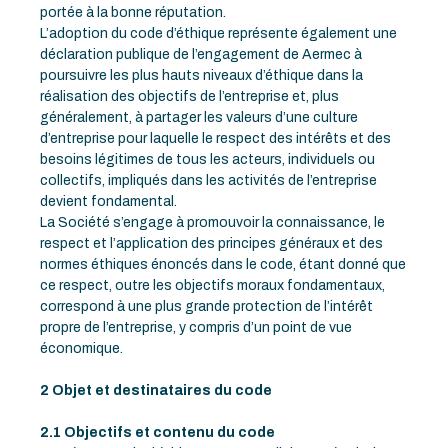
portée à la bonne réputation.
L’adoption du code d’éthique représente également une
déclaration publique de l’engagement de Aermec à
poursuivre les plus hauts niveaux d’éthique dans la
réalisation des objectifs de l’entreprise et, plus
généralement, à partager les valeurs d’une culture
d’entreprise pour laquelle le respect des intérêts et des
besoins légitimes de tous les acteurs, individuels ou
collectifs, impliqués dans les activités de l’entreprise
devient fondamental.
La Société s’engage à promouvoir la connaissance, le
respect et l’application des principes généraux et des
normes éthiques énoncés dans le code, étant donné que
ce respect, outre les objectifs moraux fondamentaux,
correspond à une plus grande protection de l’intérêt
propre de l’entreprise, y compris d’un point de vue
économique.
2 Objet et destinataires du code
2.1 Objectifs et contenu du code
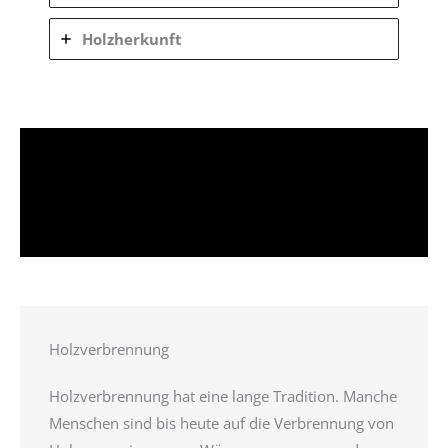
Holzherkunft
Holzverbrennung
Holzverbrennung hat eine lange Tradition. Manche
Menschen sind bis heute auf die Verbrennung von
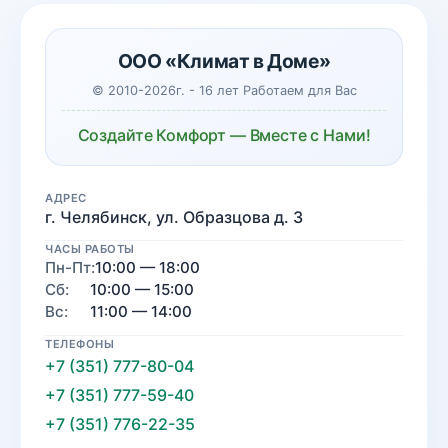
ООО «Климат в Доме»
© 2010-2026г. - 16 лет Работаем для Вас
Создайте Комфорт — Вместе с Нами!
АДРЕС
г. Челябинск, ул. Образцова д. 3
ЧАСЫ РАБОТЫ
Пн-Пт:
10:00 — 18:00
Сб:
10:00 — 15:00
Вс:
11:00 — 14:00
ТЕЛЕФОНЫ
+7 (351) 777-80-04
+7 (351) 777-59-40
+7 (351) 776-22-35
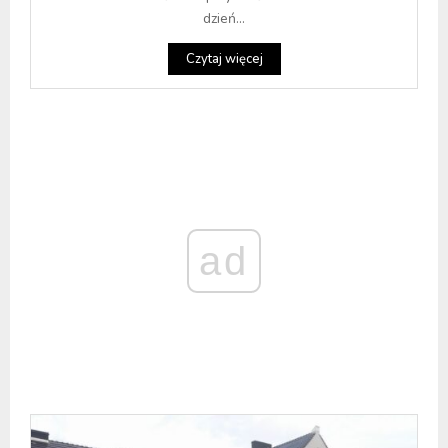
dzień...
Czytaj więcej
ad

++++

▸ Exercise details
Would you print the listing above in full, exactly, but with no pictures?

▸ Answer
portée à la bonne réputation.
L’adoption du code d’éthique représente également une
déclaration publique de l’engagement de Aermec à
poursuivre les plus hauts niveaux d’éthique dans la
réalisation des objectifs de l’entreprise et, plus
généralement, à partager les valeurs d’une culture
d’entreprise pour laquelle le respect des intérêts et des
besoins légitimes de tous les acteurs, individuels ou
collectifs, impliqués dans les activités de l’entreprise
devient fondamental.
La Société s’engage à promouvoir la connaissance, le
respect et l’application des principes généraux et des
normes éthiques énoncés dans le code, étant donné que
ce respect, outre les objectifs moraux fondamentaux,
correspond à une plus grande protection de l’intérêt
propre de l’entreprise, y compris d’un point de vue
économique.
2 Objet et destinataires du code
2.1 Objectifs et contenu du code
Holzherkunft
Holzverbrennung
Holzverbrennung hat eine lange Tradition. Manche
Menschen sind bis heute auf die Verbrennung von
ООО «Климат в Доме»
© 2010-2026г. - 16 лет Работаем для Вас
Создайте Комфорт — Вместе с Нами!
АДРЕС
г. Челябинск, ул. Образцова д. 3
ЧАСЫ РАБОТЫ
Пн-Пт:
10:00 — 18:00
Сб:
10:00 — 15:00
Вс:
11:00 — 14:00
ТЕЛЕФОНЫ
+7 (351) 777-80-04
+7 (351) 777-59-40
+7 (351) 776-22-35
dzień...
Czytaj więcej
ad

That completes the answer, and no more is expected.